Un homme qui s’attaque avant tout aux femmes
Entre juillet et décembre 1819, ce sont quelque 400 victimes – des femmes pour la plupart – qui déclarent avoir été violemment piquées par un individu alors qu’elles se baladaient dans les rues de la capitale. Ces “piquages” ont souvent lieu aux alentours du Palais-Royal, là où le Tout-Paris se retrouve pour se divertir, mais aussi près du Pont-Neuf ou du Louvre, lieux également très fréquentés par les Parisiens.

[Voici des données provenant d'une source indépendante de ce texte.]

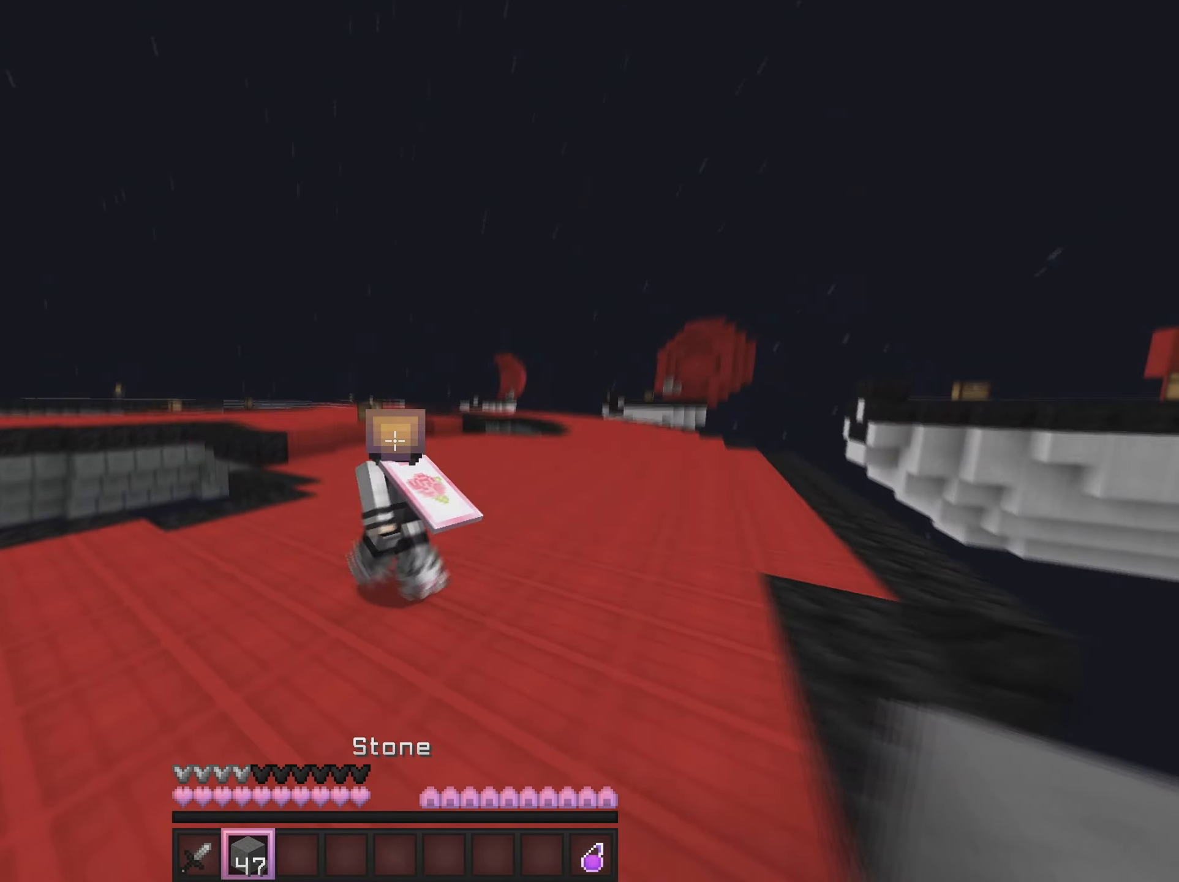
{"keys": ["w"], "mouse": [], "events": [[284, "a", "up"]]}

Si les blessures sont souvent superficielles – rien à voir avec une entaille au couteau ou au sabre par exemple – elles n’en traumatisent pas moins les victimes. Les Parisiennes s’inquiètent d’autant plus qu’elles ne comprennent pas l’objectif de ces attaques. S’agit-il de faire simplement mal ? Les piqûres sont-elles empoisonnées ? Y a-t-il quelque chose de sexuel dans ce geste ? Les questions fusent, mais les réponses tardent à arriver.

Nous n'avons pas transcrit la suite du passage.